特に思索を体験できる施設が特徴となっています。真四角な思索空間棟は禅宗寺院の住職が生活する空間「方丈」をイメージして設計されており、心を表す水鏡の上に浮いているように佇んでいます。心地よく孤立した空間では禅の思想を静かに思索することができます。
鈴木大拙館 水鏡

水鏡の庭

鈴木大拙館 思索空間の棟

水鏡に写り込む思索空間の棟

周辺景観との調和、季節や天候・時間によって変化する水面は、大拙の人柄にふさわしい「静か」「自然」「自由」を表現。鏡のような静かな水面に時より現れる波紋は○(丸)、限界まで単純化された軒や床の角が見せる△(三角)、水鏡の庭の輪郭や敷石は□(四角)を表しています。
鈴木大拙館

本多の森が借景となっている

大きな石垣を配置することで、建物全体がコンパクトに見えるように表現。

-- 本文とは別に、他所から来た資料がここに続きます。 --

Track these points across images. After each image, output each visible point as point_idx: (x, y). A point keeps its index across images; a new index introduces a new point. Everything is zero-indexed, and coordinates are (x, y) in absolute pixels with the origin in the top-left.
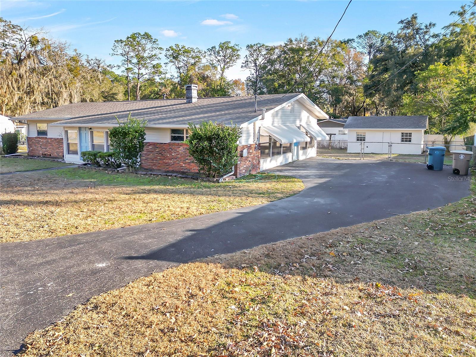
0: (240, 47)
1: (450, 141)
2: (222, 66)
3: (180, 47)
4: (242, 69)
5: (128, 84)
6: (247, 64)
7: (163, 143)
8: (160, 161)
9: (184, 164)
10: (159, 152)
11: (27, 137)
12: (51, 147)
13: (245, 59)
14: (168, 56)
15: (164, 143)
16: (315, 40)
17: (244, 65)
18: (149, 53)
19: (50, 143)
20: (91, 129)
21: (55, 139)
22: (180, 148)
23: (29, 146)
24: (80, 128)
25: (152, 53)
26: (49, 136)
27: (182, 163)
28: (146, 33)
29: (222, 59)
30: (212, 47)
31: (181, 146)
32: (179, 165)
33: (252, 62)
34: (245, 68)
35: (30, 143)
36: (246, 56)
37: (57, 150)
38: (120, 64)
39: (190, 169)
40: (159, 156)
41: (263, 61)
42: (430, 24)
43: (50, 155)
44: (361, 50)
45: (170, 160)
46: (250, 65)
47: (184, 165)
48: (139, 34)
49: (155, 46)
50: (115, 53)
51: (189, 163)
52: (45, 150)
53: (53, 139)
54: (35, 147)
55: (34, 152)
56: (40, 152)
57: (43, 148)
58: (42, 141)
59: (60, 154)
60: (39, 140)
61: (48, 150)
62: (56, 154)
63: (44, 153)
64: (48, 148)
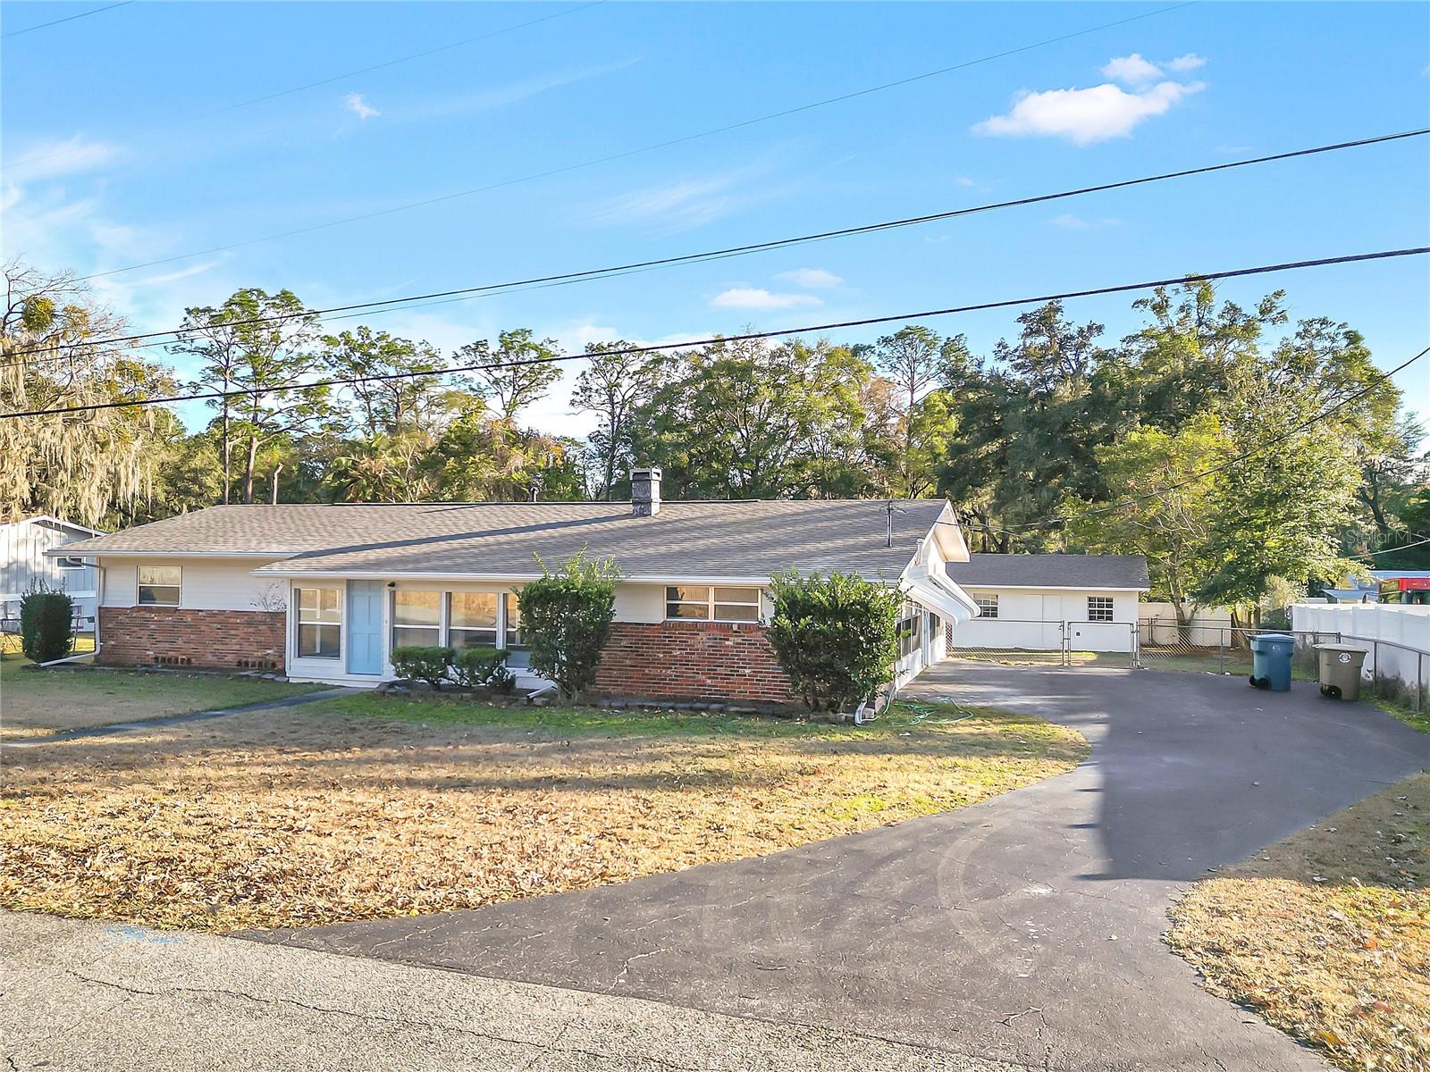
0: (559, 348)
1: (1192, 618)
2: (508, 396)
3: (374, 336)
4: (572, 409)
5: (224, 439)
6: (590, 396)
7: (643, 624)
8: (632, 670)
9: (709, 678)
10: (631, 647)
11: (100, 608)
12: (192, 637)
13: (580, 382)
14: (333, 358)
15: (648, 624)
16: (789, 345)
17: (578, 398)
18: (290, 349)
19: (190, 626)
20: (392, 585)
21: (211, 614)
22: (699, 637)
23: (105, 634)
24: (350, 583)
25: (297, 350)
26: (185, 604)
27: (704, 677)
28: (284, 293)
29: (504, 377)
30: (477, 344)
31: (702, 631)
32: (695, 681)
33: (603, 392)
34: (581, 408)
35: (110, 626)
36: (584, 373)
37: (215, 647)
38: (198, 379)
39: (730, 691)
40: (630, 659)
41: (632, 390)
42: (1090, 328)
43: (189, 660)
44: (886, 375)
45: (663, 668)
46: (596, 399)
47: (709, 681)
48: (260, 292)
49: (309, 329)
50: (183, 345)
51: (726, 675)
52: (167, 645)
53: (204, 614)
54: (128, 637)
55: (122, 651)
56: (148, 652)
57: (161, 639)
58: (159, 619)
59: (229, 658)
60: (148, 615)
61: (183, 647)
62: (210, 657)
63: (164, 655)
64: (180, 642)
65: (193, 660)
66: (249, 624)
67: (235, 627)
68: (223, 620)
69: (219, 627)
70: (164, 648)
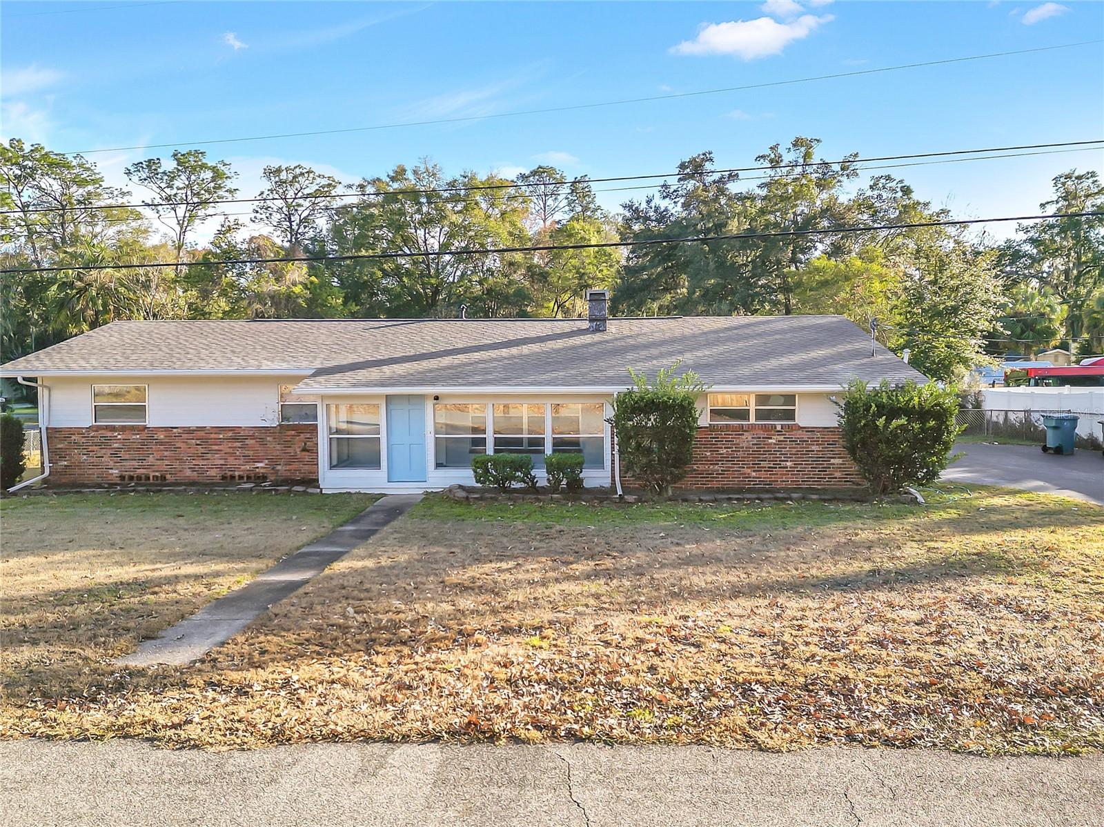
11: (48, 429)
12: (166, 453)
19: (162, 444)
20: (437, 398)
22: (744, 437)
24: (389, 398)
26: (153, 422)
27: (749, 470)
31: (746, 431)
32: (741, 474)
35: (61, 446)
37: (194, 462)
43: (163, 476)
45: (711, 464)
47: (754, 474)
51: (769, 467)
52: (135, 463)
53: (179, 430)
54: (85, 457)
55: (77, 471)
56: (111, 471)
57: (127, 457)
58: (124, 437)
59: (213, 473)
60: (109, 434)
61: (155, 464)
62: (188, 473)
63: (132, 473)
64: (151, 458)
65: (168, 476)
66: (235, 439)
67: (219, 442)
68: (203, 437)
69: (198, 442)
70: (131, 466)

石垣の高さは本多の森がきれいに見えるように4200mmとなっている。また、水鏡の水深は140mmとし底石に黒い花崗岩パネルを採用することで、周りの景色を美しく映り込ませるようになっている。
シンプルでありながら、谷口吉生氏に深く計算されつくされた奥の深い小さなミュージアムであった。